I wanted to believe I was better and that he truly saw goodness in me, but it was dangerous to let myself hope like that. “Once I graduated and started working for my father full-time, I constantly thought of ways to get out. I contemplated simply running away. I had some money in my name by then, plenty to get by on for several years, but I was so used to the lavish lifestyle, and I wanted the company to be mine. Making the changes I wanted would be the ultimate revenge on my father. I spent countless hours thinking about how I could improve things, but he wouldn’t let me make any changes. It was his way and his way only.”

I paused, knowing the next part was going to be hard to get out. Telling Fox my father was a bastard and I hated him wasn’t a big deal, but what he’d done to my sister…

“I’m here. It’s okay.” I felt the pressure of his hand on my shoulder and realized how fully I’d been transported back to those hellish days.

“Thanks.” His soft smile gave me the will to keep going. “My father wanted to buy out another company, but the owner was being difficult. He wouldn’t agree to my father’s terms until my father agreed to make him an offer he couldn’t refuse—my sister.”

Fox’s eyes widened and his mouth fell open. “What? But how—”

“He told the man he was welcome to take my sister out, then told her she would either agree to it or be disinherited.”

“And by take her out…”

“Yes, he meant exactly what you think.”

“That’s… Tell me the bastard is dead.”

“Yes, very dead.”

“And your sister?”

“She’s all right now.

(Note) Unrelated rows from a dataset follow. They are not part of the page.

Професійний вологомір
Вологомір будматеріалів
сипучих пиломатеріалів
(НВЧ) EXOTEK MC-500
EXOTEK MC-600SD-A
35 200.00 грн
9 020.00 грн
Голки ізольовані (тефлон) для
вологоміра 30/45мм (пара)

When I found out what my father had done, I managed to find her in time to stop the worst from happening, but it took her years to be ready to go out with a man again.”

“Wow. That’s… What did your father do after you rescued her? Did the buyout happen?”

“No, the man refused since he hadn’t gotten what he’d been promised. My father was beyond furious with me. He told me I would be disinherited. I still remember every second of our confrontation. I even remember that his office smelled like cleaner because the windows had just been washed. The sun was shining in, and I had to look away from the glare off the metal paper weight my father had on his desk.”

I paused to take a breath before finishing the story.

“I’ll wait as long as you need,” Fox said. But I had to keep going, or I’d never say what I needed to.

“My father pounded his fist on the desk and told me I was an ungrateful son of a bitch. He said I was fired and that he never wanted to see me again. His face turned redder than I’d ever seen it. He came around his desk and started toward me. I would have defended myself. I would have killed him if necessary, but he stopped halfway to me and clutched at his chest. He grabbed onto his desk and sank to his knees. He stared at me as he sat there, obviously struggling to breathe, sweat pouring down his face. He asked me to help him. His voice was barely a whisper.”

Fox reached for my hand, and I held onto him, needing that anchor. “He fell to the ground, and I just watched. He reached out toward me, but I didn’t move. I didn’t help him or call anyone or do anything until he’d lost consciousness. The paramedics tried to revive him, but they couldn’t. The heart attack had been too massive. He was gone as soon as he’d closed his eyes.”